PROBLEM TO WORK ON: Every record below needs to be set down exactly. Pictures do not belong in the copy.

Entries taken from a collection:
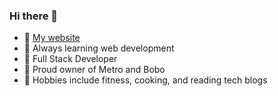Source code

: ### Hi there 👋
  - 🚨 [My website](https://mengyuan.dev/)
  - 🌱 Always learning web development
  - 🚀 Full Stack Developer
  - 🐾 Proud owner of Metro and Bobo
  - 🙉 Hobbies include fitness, cooking, and reading tech blogs

<!---
mong00x/mong00x is a ✨ special ✨ repository because its `README.md` (this file) appears on your GitHub profile.
You can click the Preview link to take a look at your changes.
--->
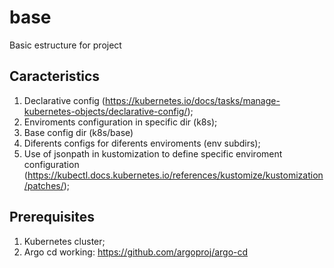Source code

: # base
Basic estructure for project

## Caracteristics

1. Declarative config (https://kubernetes.io/docs/tasks/manage-kubernetes-objects/declarative-config/);
2. Enviroments configuration in specific dir (k8s);
3. Base config dir (k8s/base)
4. Diferents configs for diferents enviroments (env subdirs);
5. Use of jsonpath in kustomization to define specific enviroment configuration (https://kubectl.docs.kubernetes.io/references/kustomize/kustomization/patches/);

## Prerequisites

1. Kubernetes cluster;
2. Argo cd working: https://github.com/argoproj/argo-cd


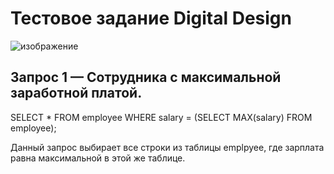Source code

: # Тестовое задание Digital Design  
![изображение](https://github.com/Urvatov/test-digital-design/assets/117490456/9d485d1c-e477-4628-973a-06570b791a1b)  

## Запрос 1 — Сотрудника с максимальной заработной платой.  

SELECT *
FROM employee
WHERE salary = (SELECT MAX(salary) FROM employee);  

Данный запрос выбирает все строки из таблицы emplpyee, где зарплата равна максимальной в этой же таблице.  




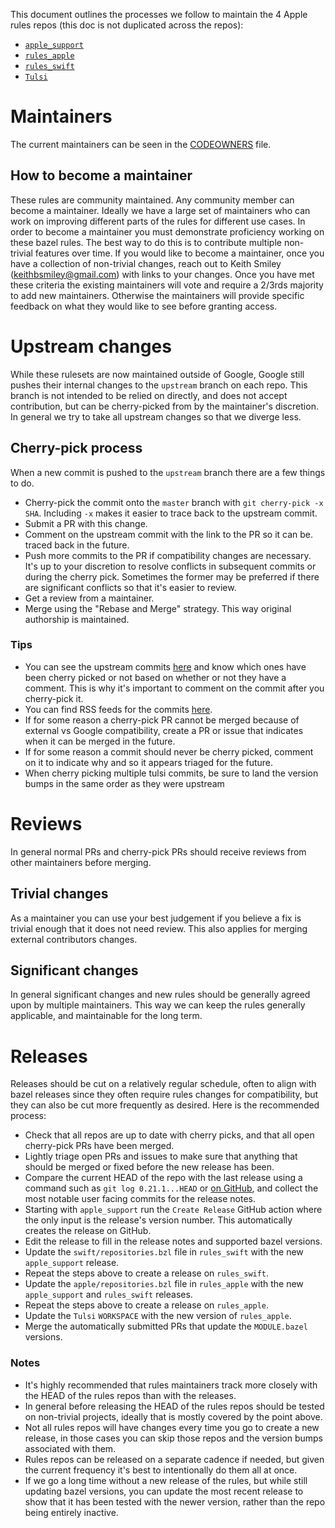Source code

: This document outlines the processes we follow to maintain the 4 Apple
rules repos (this doc is not duplicated across the repos):

- [`apple_support`](https://github.com/bazelbuild/apple_support)
- [`rules_apple`](https://github.com/bazelbuild/rules_apple)
- [`rules_swift`](https://github.com/bazelbuild/rules_swift)
- [`Tulsi`](https://github.com/bazelbuild/tulsi)

# Maintainers

The current maintainers can be seen in the [CODEOWNERS](CODEOWNERS)
file.

## How to become a maintainer

These rules are community maintained. Any community member can become a
maintainer. Ideally we have a large set of maintainers who can work on
improving different parts of the rules for different use cases. In order
to become a maintainer you must demonstrate proficiency working on these
bazel rules. The best way to do this is to contribute multiple
non-trivial features over time. If you would like to become a
maintainer, once you have a collection of non-trivial changes, reach out
to Keith Smiley (keithbsmiley@gmail.com) with links to your changes.
Once you have met these criteria the existing maintainers will vote and
require a 2/3rds majority to add new maintainers. Otherwise the
maintainers will provide specific feedback on what they would like to
see before granting access.

# Upstream changes

While these rulesets are now maintained outside of Google, Google still
pushes their internal changes to the `upstream` branch on each repo.
This branch is not intended to be relied on directly, and does not
accept contribution, but can be cherry-picked from by the maintainer's
discretion. In general we try to take all upstream changes so that we
diverge less.

## Cherry-pick process

When a new commit is pushed to the `upstream` branch there are a few
things to do.

- Cherry-pick the commit onto the `master` branch with `git cherry-pick -x
  SHA`. Including `-x` makes it easier to trace back to the upstream
  commit.
- Submit a PR with this change.
- Comment on the upstream commit with the link to the PR so it can be.
  traced back in the future.
- Push more commits to the PR if compatibility changes are necessary.
  It's up to your discretion to resolve conflicts in subsequent commits
  or during the cherry pick. Sometimes the former may be preferred if
  there are significant conflicts so that it's easier to review.
- Get a review from a maintainer.
- Merge using the "Rebase and Merge" strategy. This way original
  authorship is maintained.

### Tips

- You can see the upstream commits
  [here](https://github.com/bazelbuild/rules_apple/compare/upstream) and
  know which ones have been cherry picked or not based on whether or not
  they have a comment. This is why it's important to comment on the
  commit after you cherry-pick it.
- You can find RSS feeds for the commits
  [here](https://github.com/bazelbuild/rules_apple/commits/upstream.atom).
- If for some reason a cherry-pick PR cannot be merged because of
  external vs Google compatibility, create a PR or issue that indicates
  when it can be merged in the future.
- If for some reason a commit should never be cherry picked, comment on
  it to indicate why and so it appears triaged for the future.
- When cherry picking multiple tulsi commits, be sure to land the
  version bumps in the same order as they were upstream

# Reviews

In general normal PRs and cherry-pick PRs should receive reviews from
other maintainers before merging.

## Trivial changes

As a maintainer you can use your best judgement if you believe a fix is
trivial enough that it does not need review. This also applies for
merging external contributors changes.

## Significant changes

In general significant changes and new rules should be generally agreed
upon by multiple maintainers. This way we can keep the rules generally
applicable, and maintainable for the long term.

# Releases

Releases should be cut on a relatively regular schedule, often to align
with bazel releases since they often require rules changes for
compatibility, but they can also be cut more frequently as desired. Here
is the recommended process:

- Check that all repos are up to date with cherry picks, and that all
  open cherry-pick PRs have been merged.
- Lightly triage open PRs and issues to make sure that anything that
  should be merged or fixed before the new release has been.
- Compare the current HEAD of the repo with the last release using a
  command such as `git log 0.21.1...HEAD` or [on
  GitHub](https://github.com/bazelbuild/rules_apple/compare/0.21.1...HEAD),
  and collect the most notable user facing commits for the release
  notes.
- Starting with `apple_support` run the `Create Release` GitHub action
  where the only input is the release's version number. This
  automatically creates the release on GitHub.
- Edit the release to fill in the release notes and supported bazel
  versions.
- Update the `swift/repositories.bzl` file in `rules_swift` with the new
  `apple_support` release.
- Repeat the steps above to create a release on `rules_swift`.
- Update the `apple/repositories.bzl` file in `rules_apple` with the new
  `apple_support` and `rules_swift` releases.
- Repeat the steps above to create a release on `rules_apple`.
- Update the `Tulsi` `WORKSPACE` with the new version of `rules_apple`.
- Merge the automatically submitted PRs that update the `MODULE.bazel`
  versions.

### Notes

- It's highly recommended that rules maintainers track more closely with
  the HEAD of the rules repos than with the releases.
- In general before releasing the HEAD of the rules repos should be
  tested on non-trivial projects, ideally that is mostly covered by the
  point above.
- Not all rules repos will have changes every time you go to create a
  new release, in those cases you can skip those repos and the version
  bumps associated with them.
- Rules repos can be released on a separate cadence if needed, but given
  the current frequency it's best to intentionally do them all at once.
- If we go a long time without a new release of the rules, but while
  still updating bazel versions, you can update the most recent release
  to show that it has been tested with the newer version, rather than
  the repo being entirely inactive.
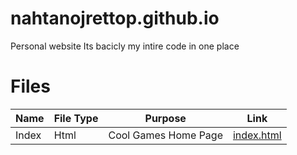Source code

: # nahtanojrettop.github.io
Personal website
Its bacicly my intire code in one place

# Files


Name | File Type | Purpose | Link
--- | --- | --- |:---:
Index | Html | Cool Games Home Page |<a href="https://github.com/nahtanojrettop/nahtanojrettop.github.io/blob/master/cool-games/test%20programs/index.html">index.html</a>
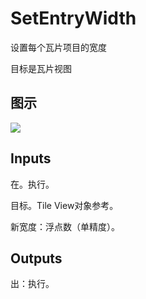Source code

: # SetEntryWidth

设置每个瓦片项目的宽度

目标是瓦片视图

## 图示

![]($-20221218-21121484.png)

## Inputs

在。执行。

目标。Tile View对象参考。

新宽度：浮点数（单精度）。  

## Outputs

出：执行。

SOLUTION TO THIS TASK:
Source code

: ### Hi there 👋
  - 🚨 [My website](https://mengyuan.dev/)
  - 🌱 Always learning web development
  - 🚀 Full Stack Developer
  - 🐾 Proud owner of Metro and Bobo
  - 🙉 Hobbies include fitness, cooking, and reading tech blogs

<!---
mong00x/mong00x is a ✨ special ✨ repository because its `README.md` (this file) appears on your GitHub profile.
You can click the Preview link to take a look at your changes.
--->
Source code

: # base
Basic estructure for project

## Caracteristics

1. Declarative config (https://kubernetes.io/docs/tasks/manage-kubernetes-objects/declarative-config/);
2. Enviroments configuration in specific dir (k8s);
3. Base config dir (k8s/base)
4. Diferents configs for diferents enviroments (env subdirs);
5. Use of jsonpath in kustomization to define specific enviroment configuration (https://kubectl.docs.kubernetes.io/references/kustomize/kustomization/patches/);

## Prerequisites

1. Kubernetes cluster;
2. Argo cd working: https://github.com/argoproj/argo-cd


Source code

: # Тестовое задание Digital Design  
![изображение](https://github.com/Urvatov/test-digital-design/assets/117490456/9d485d1c-e477-4628-973a-06570b791a1b)  

## Запрос 1 — Сотрудника с максимальной заработной платой.  

SELECT *
FROM employee
WHERE salary = (SELECT MAX(salary) FROM employee);  

Данный запрос выбирает все строки из таблицы emplpyee, где зарплата равна максимальной в этой же таблице.  




Source code

: This document outlines the processes we follow to maintain the 4 Apple
rules repos (this doc is not duplicated across the repos):

- [`apple_support`](https://github.com/bazelbuild/apple_support)
- [`rules_apple`](https://github.com/bazelbuild/rules_apple)
- [`rules_swift`](https://github.com/bazelbuild/rules_swift)
- [`Tulsi`](https://github.com/bazelbuild/tulsi)

# Maintainers

The current maintainers can be seen in the [CODEOWNERS](CODEOWNERS)
file.

## How to become a maintainer

These rules are community maintained. Any community member can become a
maintainer. Ideally we have a large set of maintainers who can work on
improving different parts of the rules for different use cases. In order
to become a maintainer you must demonstrate proficiency working on these
bazel rules. The best way to do this is to contribute multiple
non-trivial features over time. If you would like to become a
maintainer, once you have a collection of non-trivial changes, reach out
to Keith Smiley (keithbsmiley@gmail.com) with links to your changes.
Once you have met these criteria the existing maintainers will vote and
require a 2/3rds majority to add new maintainers. Otherwise the
maintainers will provide specific feedback on what they would like to
see before granting access.

# Upstream changes

While these rulesets are now maintained outside of Google, Google still
pushes their internal changes to the `upstream` branch on each repo.
This branch is not intended to be relied on directly, and does not
accept contribution, but can be cherry-picked from by the maintainer's
discretion. In general we try to take all upstream changes so that we
diverge less.

## Cherry-pick process

When a new commit is pushed to the `upstream` branch there are a few
things to do.

- Cherry-pick the commit onto the `master` branch with `git cherry-pick -x
  SHA`. Including `-x` makes it easier to trace back to the upstream
  commit.
- Submit a PR with this change.
- Comment on the upstream commit with the link to the PR so it can be.
  traced back in the future.
- Push more commits to the PR if compatibility changes are necessary.
  It's up to your discretion to resolve conflicts in subsequent commits
  or during the cherry pick. Sometimes the former may be preferred if
  there are significant conflicts so that it's easier to review.
- Get a review from a maintainer.
- Merge using the "Rebase and Merge" strategy. This way original
  authorship is maintained.

### Tips

- You can see the upstream commits
  [here](https://github.com/bazelbuild/rules_apple/compare/upstream) and
  know which ones have been cherry picked or not based on whether or not
  they have a comment. This is why it's important to comment on the
  commit after you cherry-pick it.
- You can find RSS feeds for the commits
  [here](https://github.com/bazelbuild/rules_apple/commits/upstream.atom).
- If for some reason a cherry-pick PR cannot be merged because of
  external vs Google compatibility, create a PR or issue that indicates
  when it can be merged in the future.
- If for some reason a commit should never be cherry picked, comment on
  it to indicate why and so it appears triaged for the future.
- When cherry picking multiple tulsi commits, be sure to land the
  version bumps in the same order as they were upstream

# Reviews

In general normal PRs and cherry-pick PRs should receive reviews from
other maintainers before merging.

## Trivial changes

As a maintainer you can use your best judgement if you believe a fix is
trivial enough that it does not need review. This also applies for
merging external contributors changes.

## Significant changes

In general significant changes and new rules should be generally agreed
upon by multiple maintainers. This way we can keep the rules generally
applicable, and maintainable for the long term.

# Releases

Releases should be cut on a relatively regular schedule, often to align
with bazel releases since they often require rules changes for
compatibility, but they can also be cut more frequently as desired. Here
is the recommended process:

- Check that all repos are up to date with cherry picks, and that all
  open cherry-pick PRs have been merged.
- Lightly triage open PRs and issues to make sure that anything that
  should be merged or fixed before the new release has been.
- Compare the current HEAD of the repo with the last release using a
  command such as `git log 0.21.1...HEAD` or [on
  GitHub](https://github.com/bazelbuild/rules_apple/compare/0.21.1...HEAD),
  and collect the most notable user facing commits for the release
  notes.
- Starting with `apple_support` run the `Create Release` GitHub action
  where the only input is the release's version number. This
  automatically creates the release on GitHub.
- Edit the release to fill in the release notes and supported bazel
  versions.
- Update the `swift/repositories.bzl` file in `rules_swift` with the new
  `apple_support` release.
- Repeat the steps above to create a release on `rules_swift`.
- Update the `apple/repositories.bzl` file in `rules_apple` with the new
  `apple_support` and `rules_swift` releases.
- Repeat the steps above to create a release on `rules_apple`.
- Update the `Tulsi` `WORKSPACE` with the new version of `rules_apple`.
- Merge the automatically submitted PRs that update the `MODULE.bazel`
  versions.

### Notes

- It's highly recommended that rules maintainers track more closely with
  the HEAD of the rules repos than with the releases.
- In general before releasing the HEAD of the rules repos should be
  tested on non-trivial projects, ideally that is mostly covered by the
  point above.
- Not all rules repos will have changes every time you go to create a
  new release, in those cases you can skip those repos and the version
  bumps associated with them.
- Rules repos can be released on a separate cadence if needed, but given
  the current frequency it's best to intentionally do them all at once.
- If we go a long time without a new release of the rules, but while
  still updating bazel versions, you can update the most recent release
  to show that it has been tested with the newer version, rather than
  the repo being entirely inactive.
Source code

: # nahtanojrettop.github.io
Personal website
Its bacicly my intire code in one place

# Files


Name | File Type | Purpose | Link
--- | --- | --- |:---:
Index | Html | Cool Games Home Page |<a href="https://github.com/nahtanojrettop/nahtanojrettop.github.io/blob/master/cool-games/test%20programs/index.html">index.html</a>
Source code

: # SetEntryWidth

设置每个瓦片项目的宽度

目标是瓦片视图

## 图示

![]($-20221218-21121484.png)

## Inputs

在。执行。

目标。Tile View对象参考。

新宽度：浮点数（单精度）。  

## Outputs

出：执行。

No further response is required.